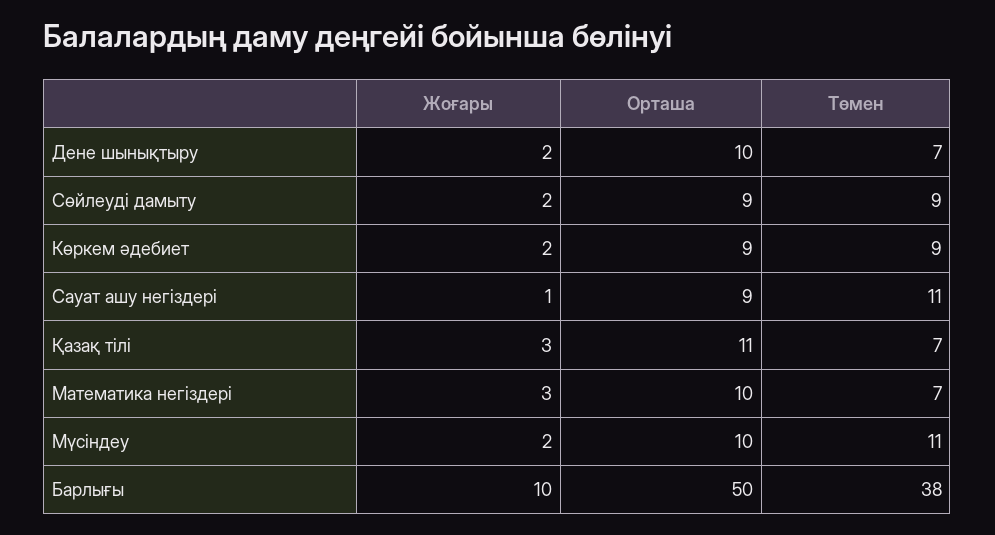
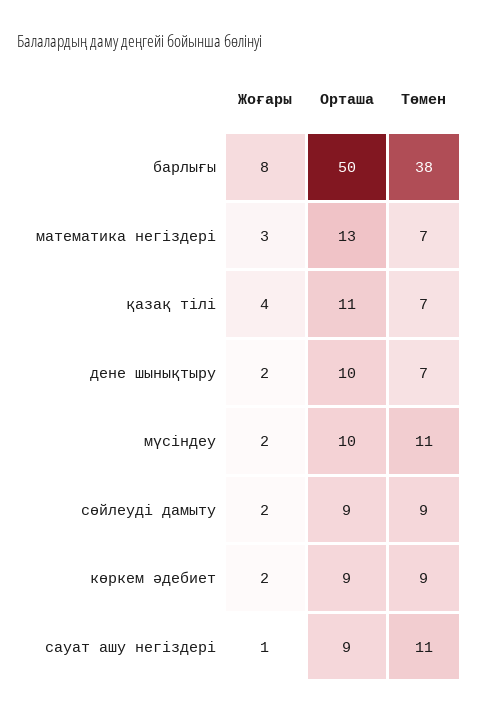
  {
    "Жоғары": {
      "Дене шынықтыру": 2,
      "Сөйлеуді дамыту": 2,
      "Көркем әдебиет": 2,
      "Сауат ашу негіздері": 1,
-     "Қазақ тілі": 3,
+     "Қазақ тілі": 4,
      "Математика негіздері": 3,
      "Мүсіндеу": 2,
-     "Барлығы": 10
+     "Барлығы": 8
    },
    "Орташа": {
      "Дене шынықтыру": 10,
      "Сөйлеуді дамыту": 9,
      "Көркем әдебиет": 9,
      "Сауат ашу негіздері": 9,
      "Қазақ тілі": 11,
-     "Математика негіздері": 10,
+     "Математика негіздері": 13,
      "Мүсіндеу": 10,
      "Барлығы": 50
    },
    "Төмен": {
      "Дене шынықтыру": 7,
      "Сөйлеуді дамыту": 9,
      "Көркем әдебиет": 9,
      "Сауат ашу негіздері": 11,
      "Қазақ тілі": 7,
      "Математика негіздері": 7,
      "Мүсіндеу": 11,
      "Барлығы": 38
    }
  }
......
■ **What the task requires**
Print the records again exactly, without the pictures.

■ **Answer to the problem**
  {
    "Жоғары": {
      "Дене шынықтыру": 2,
      "Сөйлеуді дамыту": 2,
      "Көркем әдебиет": 2,
      "Сауат ашу негіздері": 1,
-     "Қазақ тілі": 3,
+     "Қазақ тілі": 4,
      "Математика негіздері": 3,
      "Мүсіндеу": 2,
-     "Барлығы": 10
+     "Барлығы": 8
    },
    "Орташа": {
      "Дене шынықтыру": 10,
      "Сөйлеуді дамыту": 9,
      "Көркем әдебиет": 9,
      "Сауат ашу негіздері": 9,
      "Қазақ тілі": 11,
-     "Математика негіздері": 10,
+     "Математика негіздері": 13,
      "Мүсіндеу": 10,
      "Барлығы": 50
    },
    "Төмен": {
      "Дене шынықтыру": 7,
      "Сөйлеуді дамыту": 9,
      "Көркем әдебиет": 9,
      "Сауат ашу негіздері": 11,
      "Қазақ тілі": 7,
      "Математика негіздері": 7,
      "Мүсіндеу": 11,
      "Барлығы": 38
    }
  }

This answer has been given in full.